24-12-2012, 04:13 PM
Improving Summarization Performance by Sentence Compression –
A Pilot Study
1Improving Summarization.pdf (Size: 196.01 KB / Downloads: 22)
Abstract
In this paper we study the effectiveness of
applying sentence compression on an extraction
based multi-document summarization
system. Our results show that pure
syntactic-based compression does not improve
system performance. Topic signature-
based reranking of compressed
sentences does not help much either.
However reranking using an oracle
showed a significant improvement remains
possible.
Introduction
The majority of systems participating in the past
Document Understanding Conference (DUC, 2002)

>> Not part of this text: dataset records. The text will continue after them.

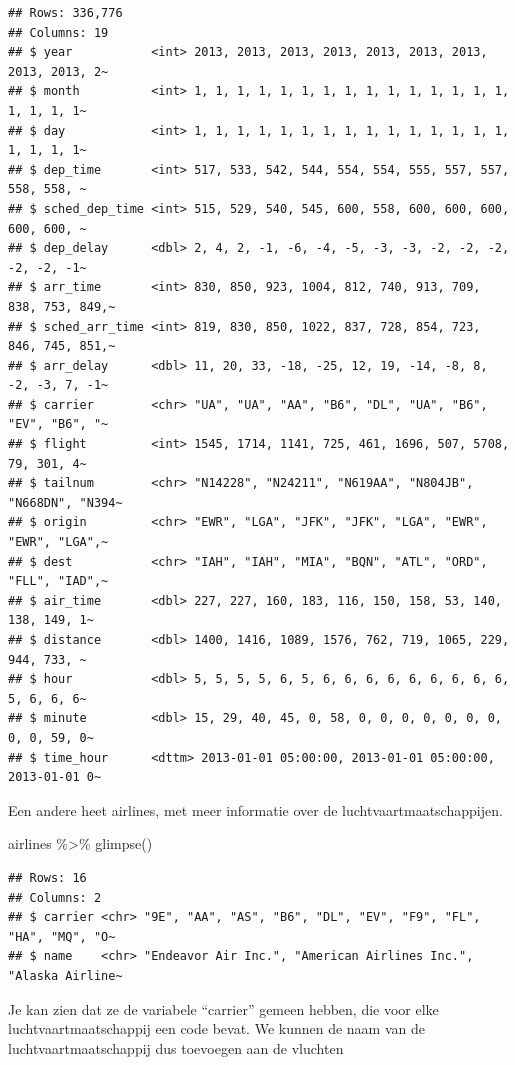 \documentclass[]{tufte-book}
\newenvironment{Shaded}{}{}
\newcommand{\FunctionTok}[1]{\textcolor[rgb]{0.02,0.16,0.49}{#1}}
\newcommand{\NormalTok}[1]{#1}
\newcommand{\SpecialCharTok}[1]{\textcolor[rgb]{0.25,0.44,0.63}{#1}}
\begin{document}
\begin{verbatim}
## Rows: 336,776
## Columns: 19
## $ year           <int> 2013, 2013, 2013, 2013, 2013, 2013, 2013, 2013, 2013, 2~
## $ month          <int> 1, 1, 1, 1, 1, 1, 1, 1, 1, 1, 1, 1, 1, 1, 1, 1, 1, 1, 1~
## $ day            <int> 1, 1, 1, 1, 1, 1, 1, 1, 1, 1, 1, 1, 1, 1, 1, 1, 1, 1, 1~
## $ dep_time       <int> 517, 533, 542, 544, 554, 554, 555, 557, 557, 558, 558, ~
## $ sched_dep_time <int> 515, 529, 540, 545, 600, 558, 600, 600, 600, 600, 600, ~
## $ dep_delay      <dbl> 2, 4, 2, -1, -6, -4, -5, -3, -3, -2, -2, -2, -2, -2, -1~
## $ arr_time       <int> 830, 850, 923, 1004, 812, 740, 913, 709, 838, 753, 849,~
## $ sched_arr_time <int> 819, 830, 850, 1022, 837, 728, 854, 723, 846, 745, 851,~
## $ arr_delay      <dbl> 11, 20, 33, -18, -25, 12, 19, -14, -8, 8, -2, -3, 7, -1~
## $ carrier        <chr> "UA", "UA", "AA", "B6", "DL", "UA", "B6", "EV", "B6", "~
## $ flight         <int> 1545, 1714, 1141, 725, 461, 1696, 507, 5708, 79, 301, 4~
## $ tailnum        <chr> "N14228", "N24211", "N619AA", "N804JB", "N668DN", "N394~
## $ origin         <chr> "EWR", "LGA", "JFK", "JFK", "LGA", "EWR", "EWR", "LGA",~
## $ dest           <chr> "IAH", "IAH", "MIA", "BQN", "ATL", "ORD", "FLL", "IAD",~
## $ air_time       <dbl> 227, 227, 160, 183, 116, 150, 158, 53, 140, 138, 149, 1~
## $ distance       <dbl> 1400, 1416, 1089, 1576, 762, 719, 1065, 229, 944, 733, ~
## $ hour           <dbl> 5, 5, 5, 5, 6, 5, 6, 6, 6, 6, 6, 6, 6, 6, 6, 5, 6, 6, 6~
## $ minute         <dbl> 15, 29, 40, 45, 0, 58, 0, 0, 0, 0, 0, 0, 0, 0, 0, 59, 0~
## $ time_hour      <dttm> 2013-01-01 05:00:00, 2013-01-01 05:00:00, 2013-01-01 0~
\end{verbatim}

Een andere heet airlines, met meer informatie over de luchtvaartmaatschappijen.

\begin{Shaded}
\begin{Highlighting}[]
\NormalTok{airlines }\SpecialCharTok{\%\textgreater{}\%}
  \FunctionTok{glimpse}\NormalTok{()}
\end{Highlighting}
\end{Shaded}

\begin{verbatim}
## Rows: 16
## Columns: 2
## $ carrier <chr> "9E", "AA", "AS", "B6", "DL", "EV", "F9", "FL", "HA", "MQ", "O~
## $ name    <chr> "Endeavor Air Inc.", "American Airlines Inc.", "Alaska Airline~
\end{verbatim}

Je kan zien dat ze de variabele ``carrier'' gemeen hebben, die voor elke luchtvaartmaatschappij een code bevat. We kunnen de naam van de luchtvaartmaatschappij dus toevoegen aan de vluchten
\end{document}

(a large scale summarization evaluation effort
sponsored by the United States government), and
the Text Summarization Challenge (Fukusima and
Okumura, 2001) (sponsored by Japanese government)
are extraction based. Extraction-based automatic
text summarization systems extract parts of
original documents and output the results as summaries
(Chen et al., 2003; Edmundson, 1969;
Goldstein et al., 1999; Hovy and Lin, 1999; Kupiec
et al., 1995; Luhn, 1969). Other systems based on
information extraction (McKeown et al., 2002;
Radev and McKeown, 1998; White et al., 2001)
and discourse analysis (Marcu, 1999; Strzalkowski
et al., 1999) also exist but they are not yet usable
for general-domain summarization. Our study focuses
on the effectiveness of applying sentence
compression techniques to improve the performance
of extraction-based automatic text summarization
systems.
Sentence compression aims to retain the most salient
information of a sentence, rewritten in a short
form (Knight and Marcu, 2000). It can be used to
deliver compressed content to portable devices
(Buyukkokten et al., 2001; Corston-Oliver, 2001)
or as a reading aid for aphasic readers (Carroll et
al., 1998) or the blind (Grefenstette, 1998). Earlier
research in sentence compression focused on compressing
single sentences, and were evaluated on a
sentence by sentence basis.
Unigram Co-Occurrence Metric
In a recent study (Lin and Hovy, 2003a), we
showed that the recall-based unigram cooccurrence
automatic scoring metric correlates
highly with human evaluation and has high recall
and precision in predicting the statistical significance
of results comparing with its human counterpart.
The idea is to measure the content similarity
between a system extract and a manual summary
using simple n-gram overlap. A similar idea called
IBM BLEU score has proved successful in automatic
machine translation evaluation (NIST, 2002;
Papineni et al., 2001).
Conclusions
In this paper we presented an empirical study of the
effectiveness of applying sentence compression to
improve summarization performance. We used a
good sentence compression algorithm, compared
the performance of five different ranking algorithms,
and found that pure a-sentence-at-a-time
syntactic or shallow semantic-based reranking was
not enough to boost system performance. However,
the significant difference between the ORACLE
run and the original run (ORG) indicated there is
potential in sentence compression but we need to
find a better compression selection function that
should take into account global cross-sentence optimization.
This indicated local optimization at the
sentence level such as Knight and Marcu’s (2000)
noisy-channel model is not enough when our goal
is to find the best compressed summaries not the
best compressed sentences.